America needed Ron Paul’s iconic, uncomfortable moment on that debate stage. The integrity to speak truth to one’s own team is rare in politics. To be seen as unpatriotic or insulting to the military has always been a political death sentence, and the years immediately following 9/11 were no exception. But the reality was as true then as it is today: There are few acts more inhumane or disrespectful to our troops than sending them to fight and die in pointless, endless wars abroad.

And many of the “sacrifices” our politicians told us would be necessary have been turned against us: the Patriot Act, NSA surveillance, and detention without due process, to name just a few. Mainstream pundits have even called for Jan. 6 protesters to be sent to Guantanamo Bay, a place designated exclusively for the most dangerous terrorists. How long until our government starts turning its critics right here at home into political prisoners?

Ron Paul warned what many of the unseen casualties of the war on terror would be: our civil liberties; our ability to engage in diplomacy; trillions upon trillions added to our national debt; and control of our federal government. We have also had more than 30,000 veteran suicides since 9/11, and an estimated 38,000 homeless veterans, many of whom suffer from traumatic brain injuries.

The people of the Middle East have paid a price no less heavy.

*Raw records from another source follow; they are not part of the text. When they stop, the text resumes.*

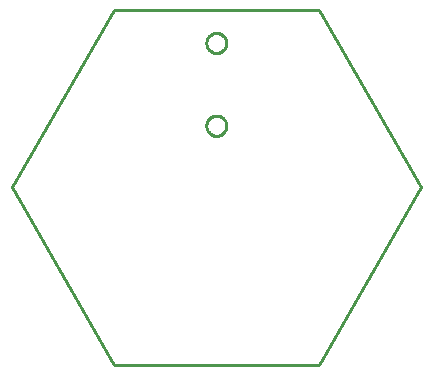
<source format=gbr>
G04 EAGLE Gerber RS-274X export*
G75*
%MOMM*%
%FSLAX34Y34*%
%LPD*%
%IN*%
%IPPOS*%
%AMOC8*
5,1,8,0,0,1.08239X$1,22.5*%
G01*
%ADD10C,0.254000*%


D10*
X-173200Y150813D02*
X-86600Y813D01*
X86600Y813D01*
X173200Y150813D01*
X86600Y300813D01*
X-86600Y300813D01*
X-173200Y150813D01*
X-371Y264550D02*
X-1111Y264615D01*
X-1842Y264744D01*
X-2558Y264936D01*
X-3256Y265190D01*
X-3929Y265503D01*
X-4571Y265874D01*
X-5179Y266300D01*
X-5748Y266777D01*
X-6273Y267302D01*
X-6750Y267871D01*
X-7176Y268479D01*
X-7547Y269121D01*
X-7860Y269794D01*
X-8114Y270492D01*
X-8306Y271209D01*
X-8435Y271939D01*
X-8500Y272679D01*
X-8500Y273421D01*
X-8435Y274161D01*
X-8306Y274892D01*
X-8114Y275608D01*
X-7860Y276306D01*
X-7547Y276979D01*
X-7176Y277621D01*
X-6750Y278229D01*
X-6273Y278798D01*
X-5748Y279323D01*
X-5179Y279800D01*
X-4571Y280226D01*
X-3929Y280597D01*
X-3256Y280910D01*
X-2558Y281164D01*
X-1842Y281356D01*
X-1111Y281485D01*
X-371Y281550D01*
X371Y281550D01*
X1111Y281485D01*
X1842Y281356D01*
X2558Y281164D01*
X3256Y280910D01*
X3929Y280597D01*
X4571Y280226D01*
X5179Y279800D01*
X5748Y279323D01*
X6273Y278798D01*
X6750Y278229D01*
X7176Y277621D01*
X7547Y276979D01*
X7860Y276306D01*
X8114Y275608D01*
X8306Y274892D01*
X8435Y274161D01*
X8500Y273421D01*
X8500Y272679D01*
X8435Y271939D01*
X8306Y271209D01*
X8114Y270492D01*
X7860Y269794D01*
X7547Y269121D01*
X7176Y268479D01*
X6750Y267871D01*
X6273Y267302D01*
X5748Y266777D01*
X5179Y266300D01*
X4571Y265874D01*
X3929Y265503D01*
X3256Y265190D01*
X2558Y264936D01*
X1842Y264744D01*
X1111Y264615D01*
X371Y264550D01*
X-371Y264550D01*
X-371Y194550D02*
X-1111Y194615D01*
X-1842Y194744D01*
X-2558Y194936D01*
X-3256Y195190D01*
X-3929Y195503D01*
X-4571Y195874D01*
X-5179Y196300D01*
X-5748Y196777D01*
X-6273Y197302D01*
X-6750Y197871D01*
X-7176Y198479D01*
X-7547Y199121D01*
X-7860Y199794D01*
X-8114Y200492D01*
X-8306Y201209D01*
X-8435Y201939D01*
X-8500Y202679D01*
X-8500Y203421D01*
X-8435Y204161D01*
X-8306Y204892D01*
X-8114Y205608D01*
X-7860Y206306D01*
X-7547Y206979D01*
X-7176Y207621D01*
X-6750Y208229D01*
X-6273Y208798D01*
X-5748Y209323D01*
X-5179Y209800D01*
X-4571Y210226D01*
X-3929Y210597D01*
X-3256Y210910D01*
X-2558Y211164D01*
X-1842Y211356D01*
X-1111Y211485D01*
X-371Y211550D01*
X371Y211550D01*
X1111Y211485D01*
X1842Y211356D01*
X2558Y211164D01*
X3256Y210910D01*
X3929Y210597D01*
X4571Y210226D01*
X5179Y209800D01*
X5748Y209323D01*
X6273Y208798D01*
X6750Y208229D01*
X7176Y207621D01*
X7547Y206979D01*
X7860Y206306D01*
X8114Y205608D01*
X8306Y204892D01*
X8435Y204161D01*
X8500Y203421D01*
X8500Y202679D01*
X8435Y201939D01*
X8306Y201209D01*
X8114Y200492D01*
X7860Y199794D01*
X7547Y199121D01*
X7176Y198479D01*
X6750Y197871D01*
X6273Y197302D01*
X5748Y196777D01*
X5179Y196300D01*
X4571Y195874D01*
X3929Y195503D01*
X3256Y195190D01*
X2558Y194936D01*
X1842Y194744D01*
X1111Y194615D01*
X371Y194550D01*
X-371Y194550D01*
M02*

</source>
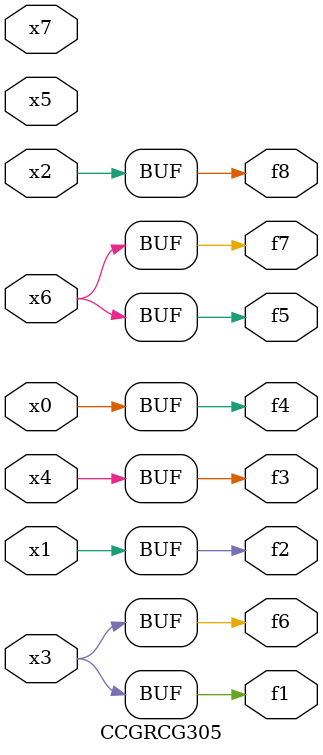
<source format=v>
module CCGRCG305(
	input x0, x1, x2, x3, x4, x5, x6, x7,
	output f1, f2, f3, f4, f5, f6, f7, f8
);
	assign f1 = x3;
	assign f2 = x1;
	assign f3 = x4;
	assign f4 = x0;
	assign f5 = x6;
	assign f6 = x3;
	assign f7 = x6;
	assign f8 = x2;
endmodule

</source>
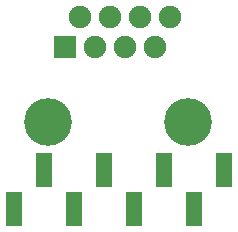
<source format=gbs>
G04 #@! TF.FileFunction,Soldermask,Bot*
%FSLAX46Y46*%
G04 Gerber Fmt 4.6, Leading zero omitted, Abs format (unit mm)*
G04 Created by KiCad (PCBNEW 4.0.7-e2-6376~58~ubuntu16.04.1) date Sat Jan 13 09:50:08 2018*
%MOMM*%
%LPD*%
G01*
G04 APERTURE LIST*
%ADD10C,0.100000*%
%ADD11C,4.050000*%
%ADD12R,1.900000X1.900000*%
%ADD13C,1.900000*%
%ADD14R,1.400000X2.910000*%
G04 APERTURE END LIST*
D10*
D11*
X158881000Y-111354000D03*
X147011000Y-111354000D03*
D12*
X148501000Y-105004000D03*
D13*
X149771000Y-102464000D03*
X151041000Y-105004000D03*
X152311000Y-102464000D03*
X153581000Y-105004000D03*
X154851000Y-102464000D03*
X156121000Y-105004000D03*
X157391000Y-102464000D03*
D14*
X146685000Y-115435000D03*
X151765000Y-115435000D03*
X156845000Y-115435000D03*
X161925000Y-115435000D03*
X144145000Y-118745000D03*
X149225000Y-118745000D03*
X154305000Y-118745000D03*
X159385000Y-118745000D03*
M02*

</source>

Brown University’s Costs of War Project estimates that America’s post-9/11 wars have killed between 900,000 and 2 million people, many of them innocent women and children. The number of displaced persons is unknown, and the ensuing political instability has decimated the quality of life for millions of Middle Easterners.

In light of all this, libertarians’ message for America is simple: No more.

No more entangling alliances, no more military aid in foreign conflicts that do not serve our nation’s interests, no more grieving parents or grieving children who’ve lost their family members because of our drone strikes, no more destruction of our Constitutional rights, and no more veteran suicides or starving, homeless veterans wandering American streets.